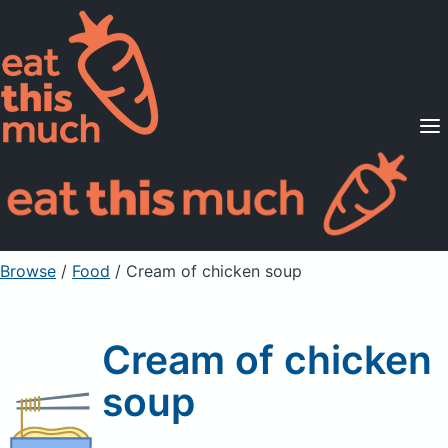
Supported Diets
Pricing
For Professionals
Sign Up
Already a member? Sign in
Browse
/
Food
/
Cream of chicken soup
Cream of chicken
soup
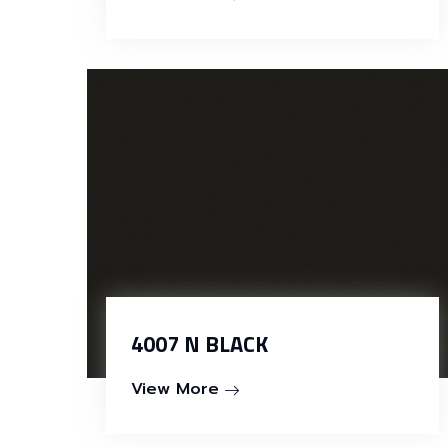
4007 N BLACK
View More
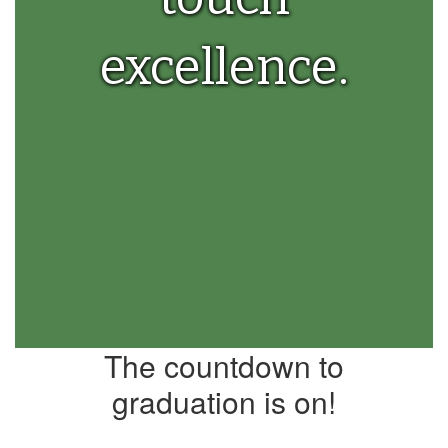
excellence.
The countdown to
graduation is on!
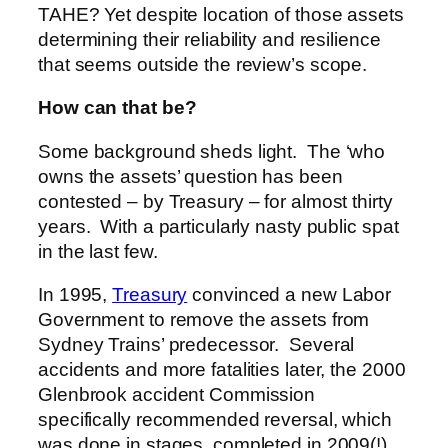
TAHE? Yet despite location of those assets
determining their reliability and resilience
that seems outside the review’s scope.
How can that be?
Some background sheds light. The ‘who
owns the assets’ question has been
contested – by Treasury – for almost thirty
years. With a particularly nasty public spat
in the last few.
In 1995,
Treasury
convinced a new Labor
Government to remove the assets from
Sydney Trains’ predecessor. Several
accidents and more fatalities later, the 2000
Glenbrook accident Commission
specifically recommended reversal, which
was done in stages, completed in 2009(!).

--

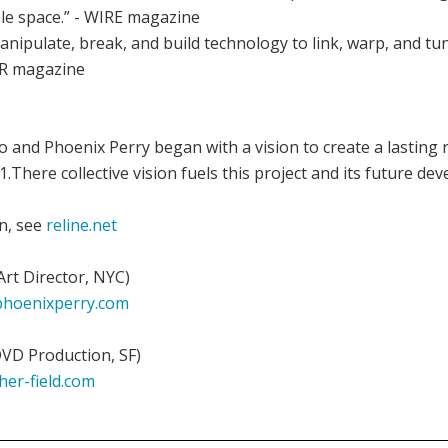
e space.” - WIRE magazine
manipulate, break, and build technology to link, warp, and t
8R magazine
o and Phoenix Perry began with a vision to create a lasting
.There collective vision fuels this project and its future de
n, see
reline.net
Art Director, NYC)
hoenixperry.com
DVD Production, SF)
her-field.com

--

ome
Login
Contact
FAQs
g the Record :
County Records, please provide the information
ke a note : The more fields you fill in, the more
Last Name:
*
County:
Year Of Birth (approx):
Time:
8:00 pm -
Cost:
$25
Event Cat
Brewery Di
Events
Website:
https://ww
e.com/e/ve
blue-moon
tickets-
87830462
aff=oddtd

--

Copy out the records from the line containing "4007 N BLACK" down through the line containing "graduation is on!", including both of those lines, and leave the pictures out.

Response to this exercise:
4007 N BLACK
View More
excellence.
The countdown to
graduation is on!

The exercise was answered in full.